* [Source extract]
____

FY 2024: ~ 23,688 lbs — a decrease compared to 2023, though still higher than 2022.
FY 2025 (YTD, Jan–some recent month): ~ 6,011 lbs.
🎯 In early 2025, seizure volume reportedly dropped to its lowest since December 2021.
📈A border-update summary for early 2025 (fiscal year beginning October 2024) shows 5,409 lbs seized between October and January — 22% fewer than the same period the prior year.
Additionally: recent reporting indicates a “sustained fall” in the number of monthly interceptions of fentanyl — with some months in early 2025 having the lowest monthly seizure levels in at least three years.
🎯 What this suggests:
The overall amount of fentanyl being intercepted at the border appears to have declined from the 2023 peak — especially along the Mexico border — during 2024 and into 2025. That might point to a reduction in trafficking volume, increased disruption of supply chains, or shifts in trafficking m**hods/ routes. However, seizures are an imperfect proxy for total flow (traffickers can adapt, hide, or use different routes), so a drop in seizures doesn’t guarantee a proportional drop in overall supply.
📈Even with the encouraging numbers, there is lingering uncertainty — about what the data really mean, or whether they reflect long-term progress:
🚨 Seizures likely miss a lot. By definition, seizures reflect only the portion of total trafficking that is intercepted. If traffickers find new routes, switch to different chemicals (precursors), or better conceal shipments, actual supply could remain high even as seizures drop.

____

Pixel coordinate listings

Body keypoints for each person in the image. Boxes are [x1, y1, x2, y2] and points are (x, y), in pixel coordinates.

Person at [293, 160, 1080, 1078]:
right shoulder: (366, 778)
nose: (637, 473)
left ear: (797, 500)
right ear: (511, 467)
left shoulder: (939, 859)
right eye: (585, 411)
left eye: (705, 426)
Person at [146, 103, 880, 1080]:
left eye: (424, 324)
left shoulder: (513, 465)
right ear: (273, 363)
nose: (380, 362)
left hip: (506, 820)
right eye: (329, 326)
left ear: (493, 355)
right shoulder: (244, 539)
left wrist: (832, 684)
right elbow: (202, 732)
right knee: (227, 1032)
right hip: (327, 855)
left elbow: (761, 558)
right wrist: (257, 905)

____

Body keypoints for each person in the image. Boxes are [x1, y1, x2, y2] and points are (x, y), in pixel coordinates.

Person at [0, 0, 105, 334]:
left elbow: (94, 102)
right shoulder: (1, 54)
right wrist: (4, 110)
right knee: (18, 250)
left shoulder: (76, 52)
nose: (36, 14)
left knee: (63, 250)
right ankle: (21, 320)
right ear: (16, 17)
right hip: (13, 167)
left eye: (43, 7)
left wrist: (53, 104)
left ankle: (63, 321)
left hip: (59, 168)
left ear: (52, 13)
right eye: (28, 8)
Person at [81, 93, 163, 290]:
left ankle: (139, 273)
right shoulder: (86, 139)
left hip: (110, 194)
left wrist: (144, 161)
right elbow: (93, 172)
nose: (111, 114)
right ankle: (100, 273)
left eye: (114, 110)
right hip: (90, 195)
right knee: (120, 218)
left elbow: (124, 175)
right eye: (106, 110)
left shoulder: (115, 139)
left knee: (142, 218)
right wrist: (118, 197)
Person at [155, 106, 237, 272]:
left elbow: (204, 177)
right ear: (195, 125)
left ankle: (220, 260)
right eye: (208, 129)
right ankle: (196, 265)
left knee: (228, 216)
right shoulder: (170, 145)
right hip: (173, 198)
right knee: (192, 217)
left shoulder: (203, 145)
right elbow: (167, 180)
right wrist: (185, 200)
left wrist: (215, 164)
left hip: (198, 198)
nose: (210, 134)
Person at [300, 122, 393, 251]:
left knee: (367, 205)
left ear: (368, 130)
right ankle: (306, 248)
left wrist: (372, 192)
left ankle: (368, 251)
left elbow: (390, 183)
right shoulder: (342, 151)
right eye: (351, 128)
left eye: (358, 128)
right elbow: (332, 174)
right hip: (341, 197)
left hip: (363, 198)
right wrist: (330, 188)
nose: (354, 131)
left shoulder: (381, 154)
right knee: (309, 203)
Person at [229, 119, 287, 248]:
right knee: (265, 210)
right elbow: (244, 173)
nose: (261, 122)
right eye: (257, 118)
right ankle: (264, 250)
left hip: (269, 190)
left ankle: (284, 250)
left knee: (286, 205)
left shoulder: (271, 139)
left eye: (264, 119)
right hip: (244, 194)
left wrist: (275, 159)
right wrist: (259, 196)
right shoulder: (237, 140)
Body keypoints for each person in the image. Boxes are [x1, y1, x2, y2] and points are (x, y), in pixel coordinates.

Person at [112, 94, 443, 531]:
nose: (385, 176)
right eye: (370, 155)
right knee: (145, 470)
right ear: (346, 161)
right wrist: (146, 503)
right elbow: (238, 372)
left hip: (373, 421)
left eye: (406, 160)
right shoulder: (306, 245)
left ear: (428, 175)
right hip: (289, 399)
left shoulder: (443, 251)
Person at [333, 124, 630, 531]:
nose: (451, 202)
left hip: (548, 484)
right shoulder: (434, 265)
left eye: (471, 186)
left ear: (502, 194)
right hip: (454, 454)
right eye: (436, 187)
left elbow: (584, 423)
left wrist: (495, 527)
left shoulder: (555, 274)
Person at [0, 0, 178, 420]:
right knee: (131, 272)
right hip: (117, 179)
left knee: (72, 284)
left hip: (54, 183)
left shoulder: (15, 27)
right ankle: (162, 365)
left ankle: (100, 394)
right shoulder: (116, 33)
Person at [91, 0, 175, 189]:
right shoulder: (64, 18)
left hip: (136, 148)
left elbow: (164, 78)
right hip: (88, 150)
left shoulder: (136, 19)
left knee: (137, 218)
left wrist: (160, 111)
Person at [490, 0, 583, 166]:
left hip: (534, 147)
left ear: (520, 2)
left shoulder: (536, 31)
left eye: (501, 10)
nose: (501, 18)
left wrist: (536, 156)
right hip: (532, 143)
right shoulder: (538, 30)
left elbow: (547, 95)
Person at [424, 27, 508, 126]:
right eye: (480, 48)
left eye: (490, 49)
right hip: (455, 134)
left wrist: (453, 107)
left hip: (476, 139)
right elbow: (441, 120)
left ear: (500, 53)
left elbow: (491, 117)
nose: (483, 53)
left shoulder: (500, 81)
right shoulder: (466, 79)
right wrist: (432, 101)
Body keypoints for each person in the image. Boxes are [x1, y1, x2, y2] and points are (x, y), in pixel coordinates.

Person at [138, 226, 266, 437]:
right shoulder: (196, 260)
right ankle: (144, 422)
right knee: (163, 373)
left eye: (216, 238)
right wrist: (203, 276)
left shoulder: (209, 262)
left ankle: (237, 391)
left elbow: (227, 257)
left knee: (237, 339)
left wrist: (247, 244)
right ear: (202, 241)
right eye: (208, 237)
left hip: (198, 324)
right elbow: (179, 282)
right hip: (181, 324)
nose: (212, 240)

____

* [Brief 1]
Answer these questions using the fentanyl seizure summary:
(a) About how many pounds were seized in FY 2024?
(b) How many pounds does the early-2025 border-update summary report as seized between October and January?
(c) By definition, what do seizures reflect?
* [Brief 2] Can you write what comes next in the fentanyl seizure summary, starting after its final sentence?
The records were taken from a separate source.

* [Exercise output 1]
(a) About 23,688 lbs.
(b) 5,409 lbs.
(c) Only the portion of total trafficking that is intercepted.

* [Exercise output 2]
🚨 🚨 Illicit supply adapts quickly. As border enforcement or supply-chain bottlenecks intensify, traffickers may shift to new strategies — 🚨🚨 - CARTELS/TRAFFICKERS producing fentanyl-laced pills INSIDE THE U.S.!! And using precursor chemicals; using air cargo, postal mail, maritime routes; or switching to other synthetic opioids. Those may avoid easy detection.
📈Death data lag and are complex. Overdose-death numbers reflect many factors: supply, potency, usage patterns, public-health interventions (naloxone availability, treatment), and social determinants. A drop in deaths doesn’t automatically mean supply dropped — it might reflect better prevention or changing drug habits.
📈Regional variation. National data obscure big differences between states and localities. Some states still saw overdose-death increases even as national numbers fell.
🧩 What the Trends Do (and Don’t) Tell Us — as of 2025
🎯 What looks promising:
The U.S. had its first drop in total drug-overdose deaths in years (2023 vs 2022), and a much larger drop in 2024 vs 2023.
Overdose deaths involving synthetic opioids like fentanyl seem to have declined as part of that broader trend.
Border seizures of fentanyl — especially at the southwest border — have decreased since the 2023 peak.
🧩 We can’t be sure that lower seizure numbers equal significantly lower total supply — trafficking can shift to harder-to-detect m**hods.
It’s difficult to isolate what’s driving the drop in overdose deaths: is it lower supply, safer use, more naloxone, better treatment, demographic shifts, or some combo of all of that?
Synthetic opioids remain a major force in the crisis; even a reduced supply can still produce many tens of thousands of overdoses.
🎯 What It Means — And What to Watch
The recent data — decline in seizures + decline in overdose deaths — provide cautious optimism that supply-side disruption (interdiction, border enforcement, precursor-control efforts) may be contributing to reducing the harm of fentanyl. But it’s not a guarantee. Supply chains and trafficking networks are adaptive; interdiction tends to be reactive; and overdose-death dynamics depend on many variables.
📈 Keep an eye out on how this evolves for these “leading indicator” trends-
Whether border seizure volumes remain low or rebound in future months — especially if traffickers adapt routes.
Whether overdose deaths continue to fall year-over-year, or if they spike again (which could suggest supply re-surge or new synthetic opioids).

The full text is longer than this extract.